Recommendations from the winners include, among others:

  • Make CRDC data and metadata more interoperable across all CRDC Data Commons and Cloud Resources with consistent terminologies and schema.

  • Develop a unified exploration portal to make it easier to search and analyze data across all components and to identify multimodal cohorts of patient data that are housed in different data commons (e.g. genomics, proteomics, imaging).
  • Annotate data to note case and control for comparative outcomes research.
  • Diversify the overall data collection to achieve a more equal gender balance, as well as a broader range of race/ethnicity across all cancer types, which is important to avoid unintended biases when training AI models.

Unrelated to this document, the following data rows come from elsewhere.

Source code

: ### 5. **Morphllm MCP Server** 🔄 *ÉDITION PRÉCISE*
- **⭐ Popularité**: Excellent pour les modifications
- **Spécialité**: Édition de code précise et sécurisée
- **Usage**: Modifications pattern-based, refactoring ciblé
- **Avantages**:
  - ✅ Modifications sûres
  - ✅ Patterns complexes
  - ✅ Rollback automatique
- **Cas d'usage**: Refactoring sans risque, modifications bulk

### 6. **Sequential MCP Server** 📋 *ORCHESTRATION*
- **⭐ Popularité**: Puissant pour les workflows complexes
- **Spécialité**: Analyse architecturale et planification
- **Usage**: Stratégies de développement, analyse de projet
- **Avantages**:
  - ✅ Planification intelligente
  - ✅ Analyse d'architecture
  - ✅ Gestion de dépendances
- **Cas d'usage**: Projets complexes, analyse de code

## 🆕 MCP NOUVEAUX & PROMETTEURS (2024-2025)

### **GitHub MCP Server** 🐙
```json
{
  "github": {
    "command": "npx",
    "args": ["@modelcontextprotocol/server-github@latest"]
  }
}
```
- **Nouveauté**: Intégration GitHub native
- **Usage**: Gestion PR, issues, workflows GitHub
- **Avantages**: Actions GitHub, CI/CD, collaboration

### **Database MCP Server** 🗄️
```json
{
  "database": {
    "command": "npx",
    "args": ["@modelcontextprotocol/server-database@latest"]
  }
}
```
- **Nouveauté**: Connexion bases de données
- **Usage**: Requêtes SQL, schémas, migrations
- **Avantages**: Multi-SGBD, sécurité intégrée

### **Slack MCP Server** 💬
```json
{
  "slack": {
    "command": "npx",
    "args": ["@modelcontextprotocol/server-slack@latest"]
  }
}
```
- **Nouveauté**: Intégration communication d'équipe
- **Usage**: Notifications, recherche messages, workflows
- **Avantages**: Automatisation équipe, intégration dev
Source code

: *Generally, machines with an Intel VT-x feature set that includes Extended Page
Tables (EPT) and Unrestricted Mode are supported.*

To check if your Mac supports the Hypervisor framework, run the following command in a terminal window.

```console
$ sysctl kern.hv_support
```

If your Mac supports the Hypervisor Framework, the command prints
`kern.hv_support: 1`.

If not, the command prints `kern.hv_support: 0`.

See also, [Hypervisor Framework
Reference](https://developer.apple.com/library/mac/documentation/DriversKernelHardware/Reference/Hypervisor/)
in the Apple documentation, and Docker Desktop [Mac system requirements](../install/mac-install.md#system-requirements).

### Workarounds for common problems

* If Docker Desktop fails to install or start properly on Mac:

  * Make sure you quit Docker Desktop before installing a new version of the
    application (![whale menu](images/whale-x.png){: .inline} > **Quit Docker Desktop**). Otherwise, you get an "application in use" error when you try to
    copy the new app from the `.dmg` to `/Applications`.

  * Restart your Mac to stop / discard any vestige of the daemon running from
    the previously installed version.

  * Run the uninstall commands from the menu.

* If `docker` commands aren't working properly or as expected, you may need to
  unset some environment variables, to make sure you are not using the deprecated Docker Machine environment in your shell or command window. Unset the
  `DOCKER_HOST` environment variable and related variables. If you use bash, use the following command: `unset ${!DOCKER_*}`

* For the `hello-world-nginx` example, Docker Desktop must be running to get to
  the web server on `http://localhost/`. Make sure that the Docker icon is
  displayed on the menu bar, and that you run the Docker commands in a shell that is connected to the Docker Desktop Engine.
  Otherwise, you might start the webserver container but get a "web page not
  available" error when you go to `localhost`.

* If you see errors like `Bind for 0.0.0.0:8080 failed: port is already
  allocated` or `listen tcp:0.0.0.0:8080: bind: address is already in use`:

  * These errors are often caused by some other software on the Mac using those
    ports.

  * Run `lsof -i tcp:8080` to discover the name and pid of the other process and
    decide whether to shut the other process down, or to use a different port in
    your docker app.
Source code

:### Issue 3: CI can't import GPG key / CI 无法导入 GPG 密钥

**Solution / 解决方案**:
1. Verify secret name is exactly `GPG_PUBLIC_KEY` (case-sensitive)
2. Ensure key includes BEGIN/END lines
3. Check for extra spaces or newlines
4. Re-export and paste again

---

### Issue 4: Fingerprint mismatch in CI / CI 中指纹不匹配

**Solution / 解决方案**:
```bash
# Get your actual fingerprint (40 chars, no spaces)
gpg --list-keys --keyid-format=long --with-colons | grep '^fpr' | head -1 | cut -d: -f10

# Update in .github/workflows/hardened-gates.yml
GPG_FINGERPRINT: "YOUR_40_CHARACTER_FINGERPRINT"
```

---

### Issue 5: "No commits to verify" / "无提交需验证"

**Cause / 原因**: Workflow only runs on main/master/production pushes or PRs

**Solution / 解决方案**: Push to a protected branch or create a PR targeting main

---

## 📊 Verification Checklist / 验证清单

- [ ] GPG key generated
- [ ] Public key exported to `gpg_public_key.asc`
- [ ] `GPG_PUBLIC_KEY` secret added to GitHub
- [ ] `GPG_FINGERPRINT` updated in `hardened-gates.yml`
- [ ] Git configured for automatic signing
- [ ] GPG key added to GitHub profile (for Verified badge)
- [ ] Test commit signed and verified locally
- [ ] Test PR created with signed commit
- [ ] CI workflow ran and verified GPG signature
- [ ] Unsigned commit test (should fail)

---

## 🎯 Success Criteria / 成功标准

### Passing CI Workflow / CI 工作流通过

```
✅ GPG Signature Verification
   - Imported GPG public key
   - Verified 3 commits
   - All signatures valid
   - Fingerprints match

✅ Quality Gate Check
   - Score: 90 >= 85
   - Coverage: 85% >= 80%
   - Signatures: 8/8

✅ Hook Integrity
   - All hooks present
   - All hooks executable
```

Emily Greenspan, Ph.D., organized the challenge in collaboration with several CBIIT colleagues. As she notes: Many of the challenge submissions, including those from the winners, proposed insightful recommendations, several of which the CRDC team is actively addressing, such as recognizing the need to streamline data submission and discovery to facilitate easier search and access. We all recognize the importance of making NCI-funded research data FAIR, and that lays the foundation for making sure it is ready for AI/ML-based research. This is critical given how quickly the research landscape is evolving with the use of these powerful tools.

As Dr. Greenspan continued: There is a great deal of interest in this effort, and those who would like to follow this work may want to join the user group affiliated with the NCI’s Computational Resources for Cancer Research portal: computational.cancer.gov.   

Read more about the original challenge

The winners responded to the challenge with a variety of projects through which they were tasked with applying CRDC data to address a selected Artificial Intelligence/Machine Learning (AI/ML) use case. This required preprocessing the data into a format usable for AI/ML applications and then training the algorithms/models with the transformed data to address the selected AI use case. In conducting their study, users were tasked with making AI data readiness recommendations using metrics such as accessibility, availability, accuracy, completeness, privacy, and diversity.

The winners of the AI Data Readiness Challenge are:  

Tier 1 (training an AI/ML model with single modal data)

  • 1st Place: Jennifer Blasé (Ruvos)
    • Project: “Gene expression-based prediction of treatment response in ovarian cancer”
  • 2nd Place: Agnes McFarlin
    • Project: “Identifying cancerous lung nodules without the presence of annotated slides for reference”

Tier 2 (training an AI/ML model with multi-modal data)

  • 1st Place: Abhishek Jha (Elucidata)
    • Project: “Distinguishing primary tumor from normal solid tissue in lung squamous cell carcinoma”
  • 2nd Place: Jeff Van Oss (BAMF Health)
    • Project: “Predicting Von Hippel-Lindau mutation in kidney tumors using radiomic features”

A full report on the Challenge and all recommendations is in development and will be presented at the CRDC 2024 Symposium in October.